Yet another question about cpu binding under SLURM environment..
Short version: will OpenMPI support SLURM_CPUS_PER_TASK for the purpose
of cpu binding?
Full version: When you allocate a job like, e.g., this
salloc --ntasks=2 --cpus-per-task=4
SLURM will allocate 8 cores in total, 4 for each 'assumed' MPI tasks.
This is useful for hybrid jobs, where each MPI process spawns some
internal worker threads (e.g., OpenMP). The intention is that there are
2 MPI procs started, each of them 'bound' to 4 cores. SLURM will also
set an environment variable
SLURM_CPUS_PER_TASK=4
which should (probably?) be taken into account by the method that
launches the MPI processes to figure out the cpuset. In case of OpenMPI
+ mpirun I think something should happen in
orte/mca/ras/slurm/ras_slurm_module.c, where the variable _is_ actually
parsed. Unfortunately, it is never really used...

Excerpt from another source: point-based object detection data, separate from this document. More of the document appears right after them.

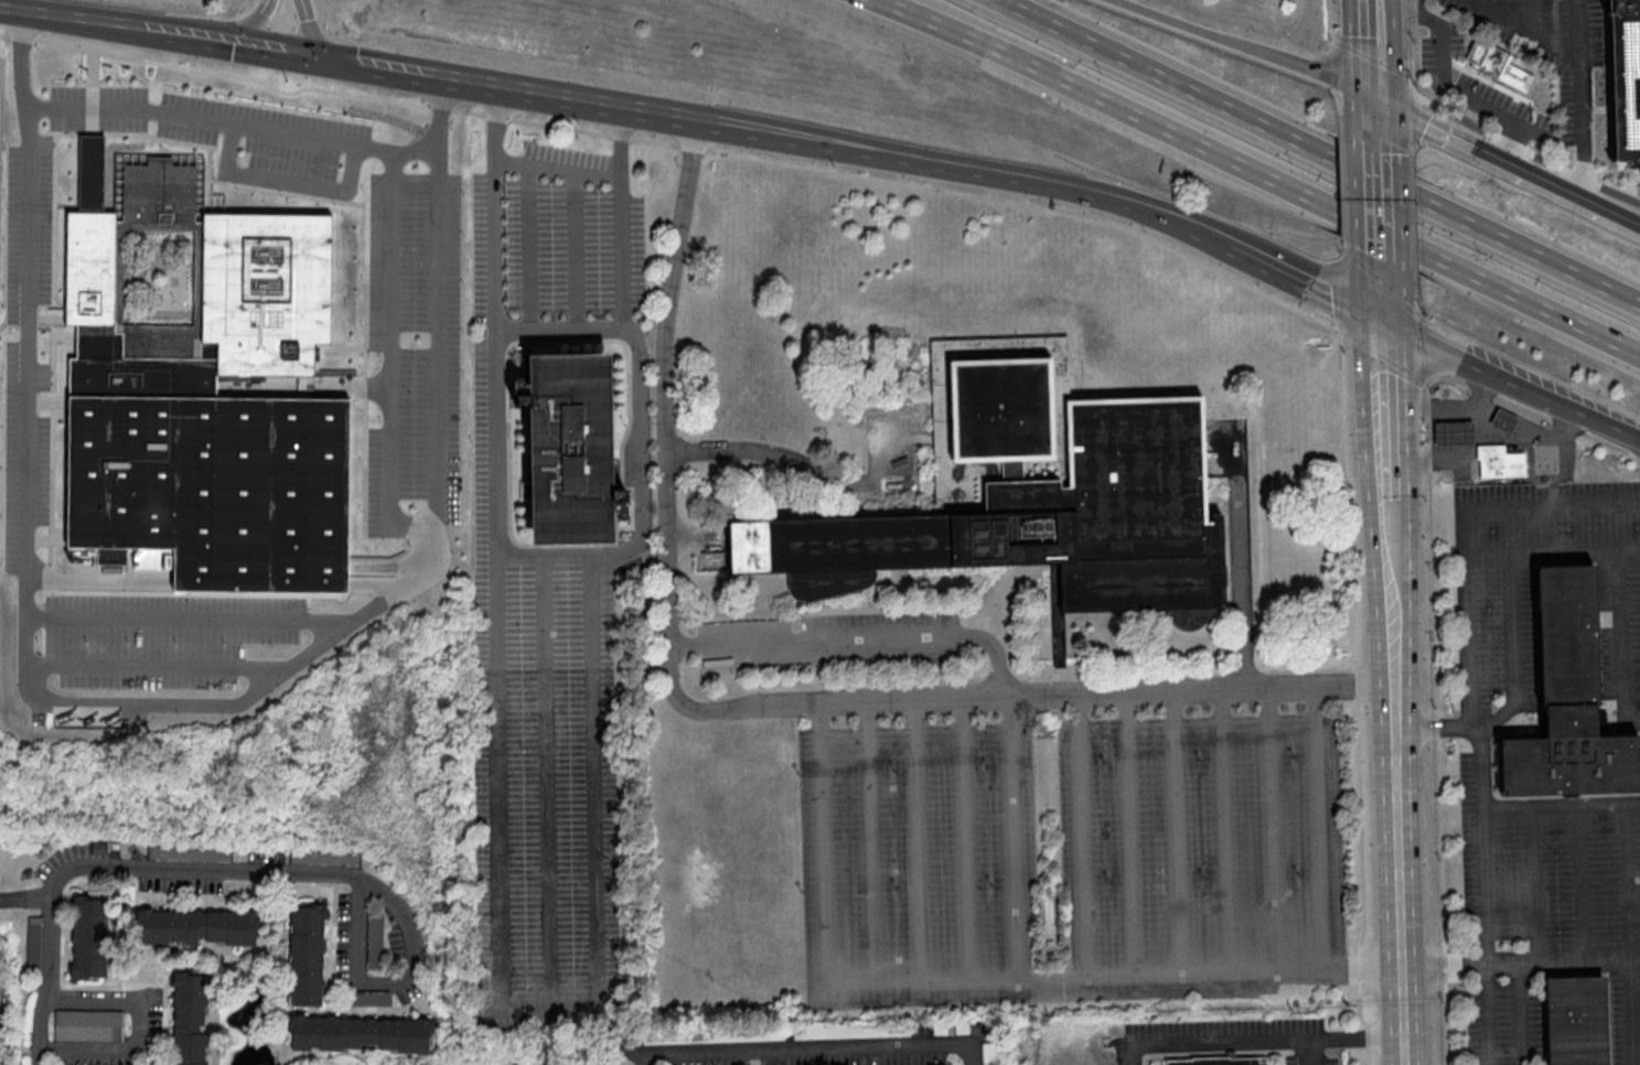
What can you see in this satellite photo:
road: (1481, 2)
road: (1375, 7)
road: (1529, 15)
road: (259, 27)
road: (1526, 30)
road: (121, 33)
road: (309, 33)
road: (1245, 47)
road: (1376, 52)
traffic signals: (242, 54)
building: (1489, 59)
road: (280, 60)
traffic signals: (318, 66)
road: (1445, 72)
road: (367, 73)
building: (1625, 81)
traffic signals: (1377, 90)
road: (1583, 97)
road: (558, 99)
road: (1378, 117)
road: (1436, 122)
road: (104, 136)
road: (244, 136)
road: (1510, 137)
parking lot: (237, 143)
road: (1322, 152)
road: (558, 165)
road: (1526, 165)
road: (966, 169)
road: (1255, 174)
road: (298, 194)
road: (1597, 199)
road: (1379, 213)
road: (1304, 280)
road: (1381, 300)
traffic signals: (1381, 319)
road: (561, 328)
parking lot: (427, 367)
parking lot: (44, 372)
road: (403, 373)
road: (1510, 381)
building: (518, 383)
road: (1385, 403)
building: (219, 415)
building: (1505, 423)
building: (1455, 435)
road: (806, 463)
building: (1501, 463)
building: (579, 492)
building: (1035, 493)
road: (1461, 528)
road: (1551, 553)
road: (1240, 561)
parking lot: (554, 569)
road: (1392, 584)
road: (195, 632)
road: (859, 635)
road: (1620, 643)
road: (1515, 657)
road: (168, 679)
road: (1356, 693)
building: (1569, 701)
road: (1397, 704)
road: (746, 709)
road: (170, 715)
road: (1433, 725)
road: (1438, 726)
road: (1562, 806)
road: (1319, 827)
road: (1081, 835)
road: (1013, 837)
road: (965, 838)
road: (917, 839)
road: (872, 841)
parking lot: (1072, 858)
road: (111, 868)
road: (1583, 883)
road: (1533, 885)
road: (1401, 895)
road: (1486, 895)
road: (24, 899)
building: (1050, 906)
building: (197, 927)
road: (1632, 934)
building: (90, 937)
building: (307, 954)
road: (1521, 963)
road: (982, 976)
road: (395, 979)
road: (564, 1006)
road: (1521, 1014)
building: (191, 1018)
building: (1577, 1020)
building: (89, 1025)
building: (963, 1025)
road: (139, 1028)
building: (940, 1028)
building: (361, 1034)
road: (1361, 1036)
road: (1230, 1040)
road: (815, 1048)
building: (1220, 1061)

As a result, cpuset of all tasks started on a given compute node
includes all CPU cores of all MPI tasks on that node, just as provided
by SLURM (in the above example - 8). In general, there is no simple way
for the user code in the MPI procs to 'split' the cores between
themselves. I imagine the original intention to support this in OpenMPI
was something like
mpirun --bind-to subtask_cpuset
with an artificial bind target that would cause OpenMPI to divide the
allocated cores between the mpi tasks. Is this right? If so, it seems
that at this point this is not implemented. Is there plans to do this?
If no, does anyone know another way to achieve that?
Thanks a lot!
Marcin